2. All the kids in the village next to mine know my name, so they shout that out instead of siliminga (white person) when I walk thru to go to market. Teaching them all to use my name has taken a lot of work and a lot of patience, but they’ve all got it now. Hearing my Dagboni name is a lot less annoying than hearing siliminga shouted out over and over again.
3. My language is sufficient for me to be able to sell kola nuts at market. My seller wanted to go pray, so she let me run her stall at market for about half an hour. People thought it was hilarious, but I was pleased that I was able to do it without any confusion over my weak language skills.

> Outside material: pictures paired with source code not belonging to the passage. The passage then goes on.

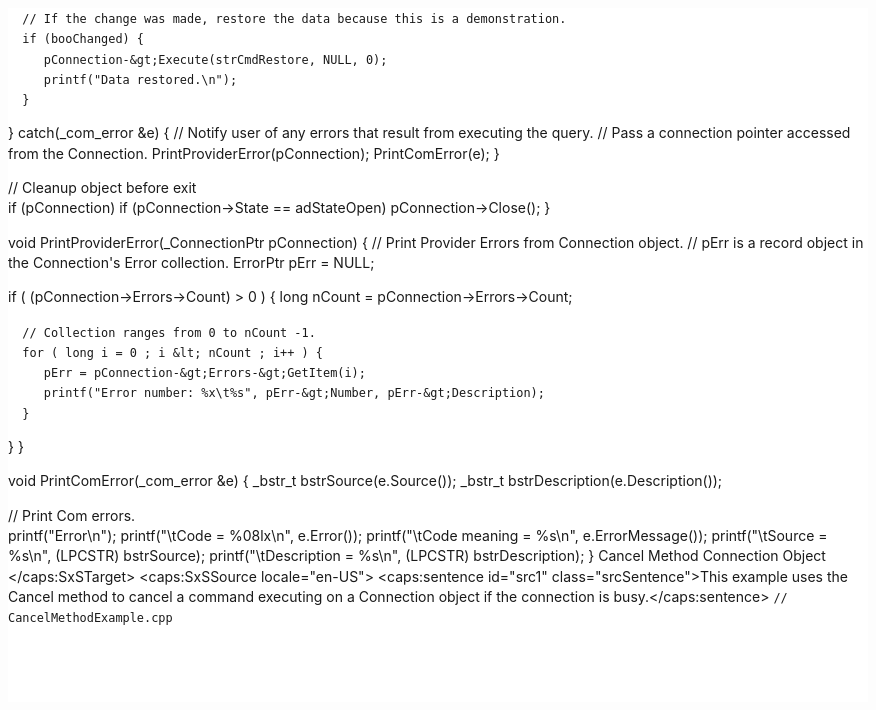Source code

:       // If the change was made, restore the data because this is a demonstration.
      if (booChanged) {
         pConnection-&gt;Execute(strCmdRestore, NULL, 0);
         printf("Data restored.\n");
      }
   }
   catch(_com_error &amp;e) {
      // Notify user of any errors that result from executing the query.
      // Pass a connection pointer accessed from the Connection.
      PrintProviderError(pConnection);
      PrintComError(e);
   }

   // Cleanup object before exit    
   if (pConnection)
      if (pConnection-&gt;State == adStateOpen)
         pConnection-&gt;Close();
}

void PrintProviderError(_ConnectionPtr pConnection) {
   // Print Provider Errors from Connection object.
   // pErr is a record object in the Connection's Error collection.
   ErrorPtr pErr = NULL;

   if ( (pConnection-&gt;Errors-&gt;Count) &gt; 0 ) {
      long nCount = pConnection-&gt;Errors-&gt;Count;

      // Collection ranges from 0 to nCount -1.
      for ( long i = 0 ; i &lt; nCount ; i++ ) {
         pErr = pConnection-&gt;Errors-&gt;GetItem(i);
         printf("Error number: %x\t%s", pErr-&gt;Number, pErr-&gt;Description);
      }
   }
}

void PrintComError(_com_error &amp;e) {
   _bstr_t bstrSource(e.Source());
   _bstr_t bstrDescription(e.Description());

   // Print Com errors.  
   printf("Error\n");
   printf("\tCode = %08lx\n", e.Error());
   printf("\tCode meaning = %s\n", e.ErrorMessage());
   printf("\tSource = %s\n", (LPCSTR) bstrSource);
   printf("\tDescription = %s\n", (LPCSTR) bstrDescription);
}</code>
      </introduction>
      <relatedTopics>
        <link xlink:href="e0db4e15-6787-41e2-8f13-9e9b524d620a">Cancel Method</link>
        <link xlink:href="ef6b1824-5b12-43db-89d7-8f3d13896d4d">Connection Object</link>
      </relatedTopics>
    </developerReferenceWithoutSyntaxDocument>
  </caps:SxSTarget>
  <caps:SxSSource locale="en-US">
    <developerReferenceWithoutSyntaxDocument xsi:schemaLocation="http://ddue.schemas.microsoft.com/authoring/2003/5 http://dduestorage.blob.core.windows.net/ddueschema/developer.xsd" xmlns="http://ddue.schemas.microsoft.com/authoring/2003/5" xmlns:xlink="http://www.w3.org/1999/xlink" xmlns:xsi="http://www.w3.org/2001/XMLSchema-instance">
      <introduction>
        <para>
          <caps:sentence id="src1" class="srcSentence">This example uses the <legacyLink xlink:href="e0db4e15-6787-41e2-8f13-9e9b524d620a">Cancel</legacyLink> method to cancel a command executing on a <legacyLink xlink:href="ef6b1824-5b12-43db-89d7-8f3d13896d4d">Connection</legacyLink> object if the connection is busy.</caps:sentence>
        </para>
        <code>// CancelMethodExample.cpp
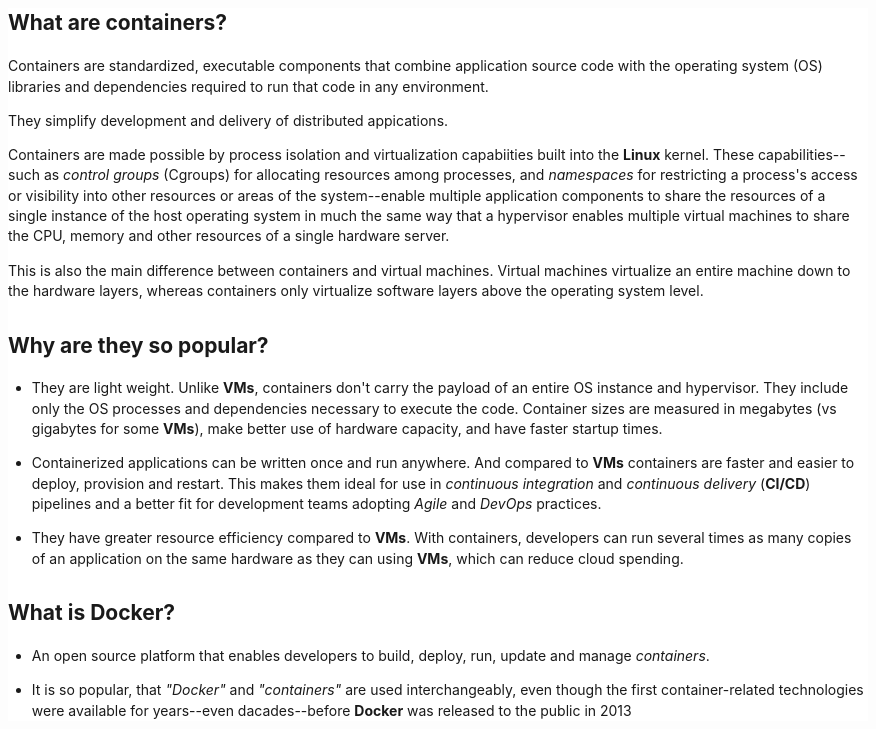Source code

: ## What are containers?
Containers are standardized, executable components that combine application source code with the operating system (OS)
libraries and dependencies required to run that code in any environment.

They simplify development and delivery of distributed appications.

Containers are made possible by process isolation and virtualization capabiities built into the **Linux** kernel. These
capabilities--such as *control groups* (Cgroups) for allocating resources among processes, and *namespaces* for
restricting a process's access or visibility into other resources or areas of the system--enable multiple application
components to share the resources of a single instance of the host operating system in much the same way that a
hypervisor enables multiple virtual machines to share the CPU, memory and other resources of a single hardware server.

This is also the main difference between containers and virtual machines. Virtual machines virtualize an entire machine
down to the hardware layers, whereas containers only virtualize software layers above the operating system level.

## Why are they so popular?
- They are light weight. Unlike **VMs**, containers don't carry the payload of an entire OS instance and hypervisor.
  They include only the OS processes and dependencies necessary to execute the code. Container sizes are measured in
  megabytes (vs gigabytes for some **VMs**), make better use of hardware capacity, and have faster startup times.

- Containerized applications can be written once and run anywhere. And compared to **VMs** containers are faster and
  easier to deploy, provision and restart. This makes them ideal for use in *continuous integration* and *continuous
  delivery* (**CI/CD**) pipelines and a better fit for development teams adopting *Agile* and *DevOps* practices.

- They have greater resource efficiency compared to **VMs**. With containers, developers can run several times as many
  copies of an application on the same hardware as they can using **VMs**, which can reduce cloud spending.

## What is Docker?
- An open source platform that enables developers to build, deploy, run, update and manage *containers*.

- It is so popular, that *"Docker"* and *"containers"* are used interchangeably, even though the first container-related
  technologies were available for years--even dacades--before **Docker** was released to the public in 2013
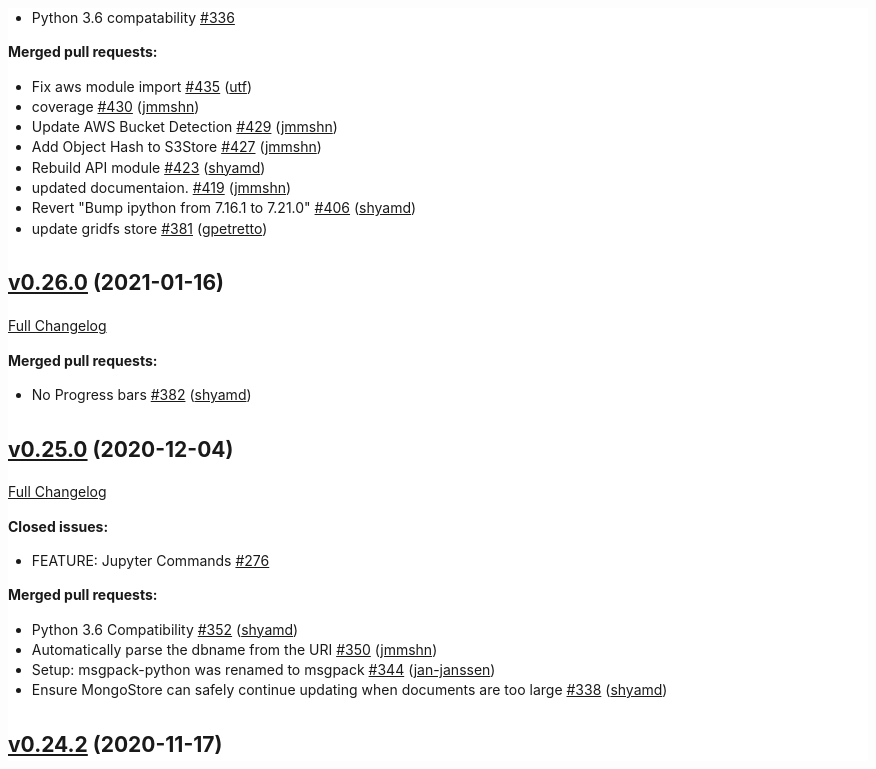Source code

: - Python 3.6 compatability [\#336](https://github.com/materialsproject/maggma/issues/336)

**Merged pull requests:**

- Fix aws module import [\#435](https://github.com/materialsproject/maggma/pull/435) ([utf](https://github.com/utf))
- coverage [\#430](https://github.com/materialsproject/maggma/pull/430) ([jmmshn](https://github.com/jmmshn))
- Update AWS Bucket Detection [\#429](https://github.com/materialsproject/maggma/pull/429) ([jmmshn](https://github.com/jmmshn))
- Add Object Hash to S3Store [\#427](https://github.com/materialsproject/maggma/pull/427) ([jmmshn](https://github.com/jmmshn))
- Rebuild API module [\#423](https://github.com/materialsproject/maggma/pull/423) ([shyamd](https://github.com/shyamd))
- updated documentaion. [\#419](https://github.com/materialsproject/maggma/pull/419) ([jmmshn](https://github.com/jmmshn))
- Revert "Bump ipython from 7.16.1 to 7.21.0" [\#406](https://github.com/materialsproject/maggma/pull/406) ([shyamd](https://github.com/shyamd))
- update gridfs store [\#381](https://github.com/materialsproject/maggma/pull/381) ([gpetretto](https://github.com/gpetretto))

## [v0.26.0](https://github.com/materialsproject/maggma/tree/v0.26.0) (2021-01-16)

[Full Changelog](https://github.com/materialsproject/maggma/compare/v0.25.0...v0.26.0)

**Merged pull requests:**

- No Progress bars  [\#382](https://github.com/materialsproject/maggma/pull/382) ([shyamd](https://github.com/shyamd))

## [v0.25.0](https://github.com/materialsproject/maggma/tree/v0.25.0) (2020-12-04)

[Full Changelog](https://github.com/materialsproject/maggma/compare/v0.24.2...v0.25.0)

**Closed issues:**

- FEATURE: Jupyter Commands [\#276](https://github.com/materialsproject/maggma/issues/276)

**Merged pull requests:**

- Python 3.6 Compatibility [\#352](https://github.com/materialsproject/maggma/pull/352) ([shyamd](https://github.com/shyamd))
- Automatically parse the dbname from the URI [\#350](https://github.com/materialsproject/maggma/pull/350) ([jmmshn](https://github.com/jmmshn))
- Setup: msgpack-python was renamed to msgpack [\#344](https://github.com/materialsproject/maggma/pull/344) ([jan-janssen](https://github.com/jan-janssen))
- Ensure MongoStore can safely continue updating when documents are too large [\#338](https://github.com/materialsproject/maggma/pull/338) ([shyamd](https://github.com/shyamd))

## [v0.24.2](https://github.com/materialsproject/maggma/tree/v0.24.2) (2020-11-17)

4. I overheard one of the women in my hearth program telling another mother about the importance of breastfeeding. Couldn’t quite get the whole conversation, but I heard enough to know she was passing on good information from our program. I also had one of the husbands come up and thank me for the program- he said his wife was learning a lot.

1 comment:

  1. Suri,
    Very nice to hear from you and thanks so much for the call on my birthday. That was very thoughtful of you. I will be getting skype hopefully in the next week or so. I am so glad that you are there making a difference in peoples lives that have not had the opportunities you have. Love ya sis!
    CP...
    Hey what would be my Ghanaian name?